■ Instructions for the task:
Search the material for the string "front", then return every line where it is found.

■ Data shown:
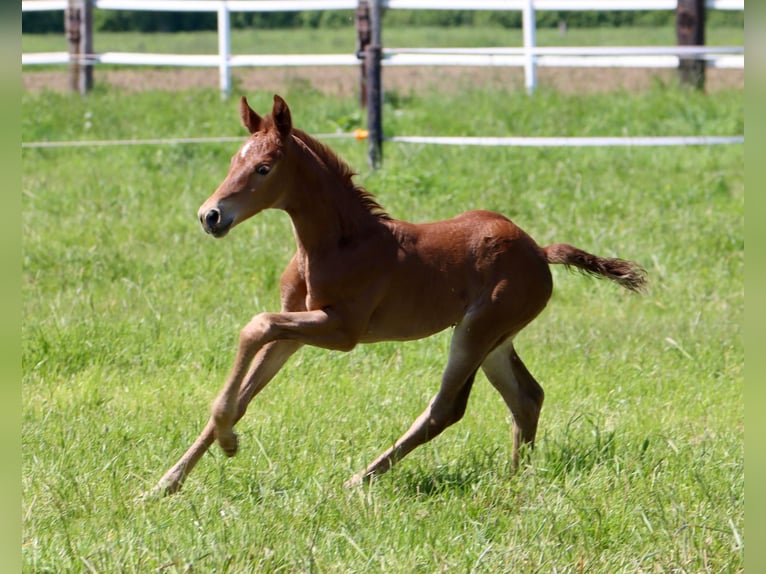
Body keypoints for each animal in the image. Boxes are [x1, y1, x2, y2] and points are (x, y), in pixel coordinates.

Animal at [152, 94, 648, 496]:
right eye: (231, 162)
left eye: (263, 167)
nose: (210, 216)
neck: (338, 244)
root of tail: (540, 252)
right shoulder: (294, 330)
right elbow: (244, 392)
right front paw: (166, 483)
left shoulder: (341, 330)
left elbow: (255, 326)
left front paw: (229, 443)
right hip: (496, 339)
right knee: (527, 396)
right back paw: (515, 478)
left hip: (476, 330)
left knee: (447, 408)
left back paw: (359, 479)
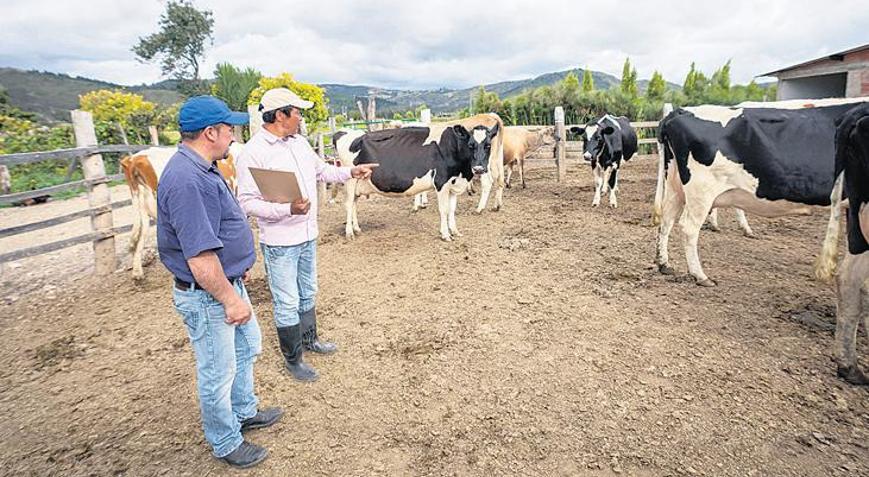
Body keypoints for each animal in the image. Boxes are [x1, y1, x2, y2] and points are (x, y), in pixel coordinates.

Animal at [338, 113, 506, 240]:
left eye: (488, 145)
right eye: (470, 145)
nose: (478, 168)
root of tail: (349, 134)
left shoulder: (454, 183)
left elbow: (452, 210)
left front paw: (454, 231)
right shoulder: (441, 182)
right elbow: (444, 210)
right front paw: (445, 234)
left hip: (358, 182)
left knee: (353, 203)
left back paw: (357, 228)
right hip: (350, 180)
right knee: (348, 204)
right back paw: (349, 233)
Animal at [656, 99, 864, 286]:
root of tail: (679, 112)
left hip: (675, 185)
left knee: (667, 220)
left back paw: (664, 264)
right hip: (701, 191)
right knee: (688, 228)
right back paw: (700, 275)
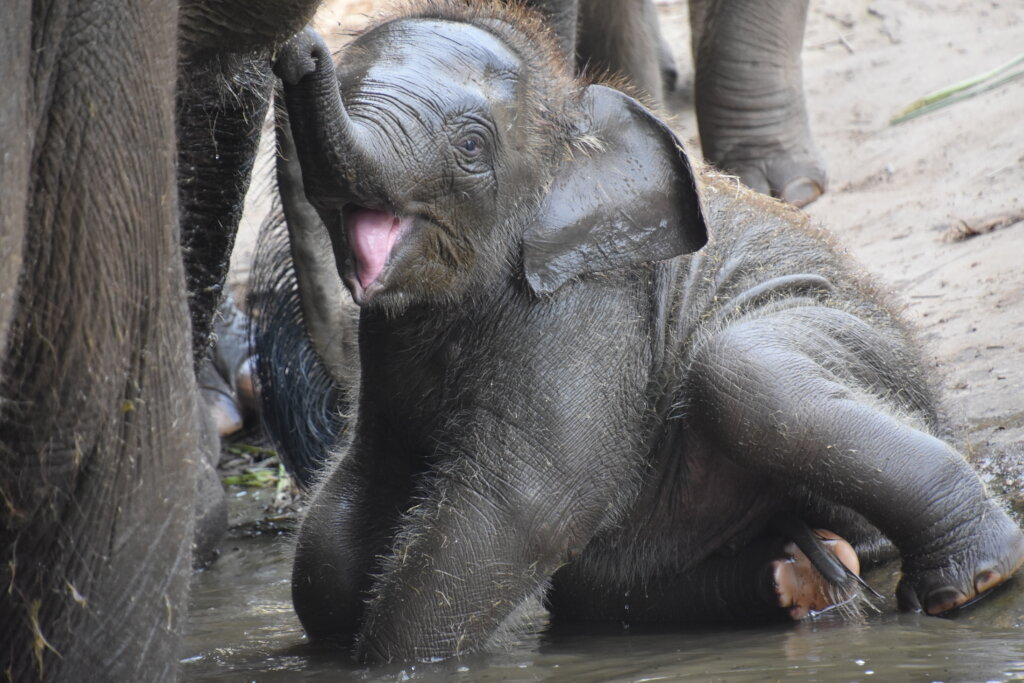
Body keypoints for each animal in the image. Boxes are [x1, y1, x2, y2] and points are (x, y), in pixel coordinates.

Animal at [266, 0, 1024, 664]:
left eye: (472, 145)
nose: (300, 48)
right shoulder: (388, 347)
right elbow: (358, 492)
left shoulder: (587, 308)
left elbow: (527, 502)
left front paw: (389, 663)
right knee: (598, 585)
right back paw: (800, 579)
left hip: (868, 347)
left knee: (744, 372)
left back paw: (966, 585)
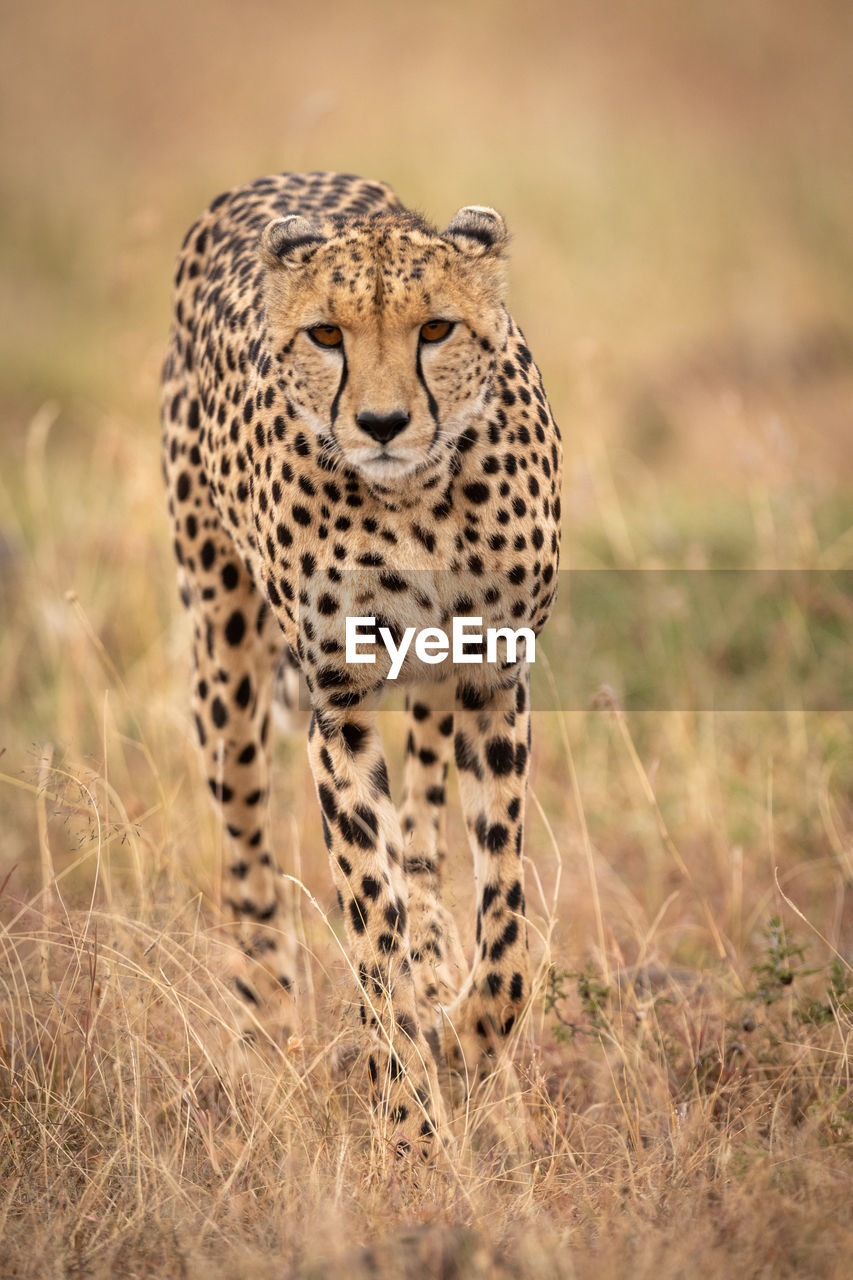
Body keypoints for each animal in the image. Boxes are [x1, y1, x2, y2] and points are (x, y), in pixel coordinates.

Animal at [160, 170, 560, 1152]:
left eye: (436, 329)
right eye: (326, 335)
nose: (382, 422)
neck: (416, 496)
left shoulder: (493, 681)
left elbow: (505, 920)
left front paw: (467, 1037)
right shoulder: (336, 710)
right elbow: (369, 916)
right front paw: (410, 1120)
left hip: (429, 690)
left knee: (420, 836)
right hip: (223, 664)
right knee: (249, 864)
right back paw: (269, 1029)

■ Result for this task:
right front paw: (166, 483)
left front paw: (229, 443)
left front paw: (454, 231)
right front paw: (445, 234)
left front paw: (389, 663)
left front paw: (467, 1037)
right front paw: (410, 1120)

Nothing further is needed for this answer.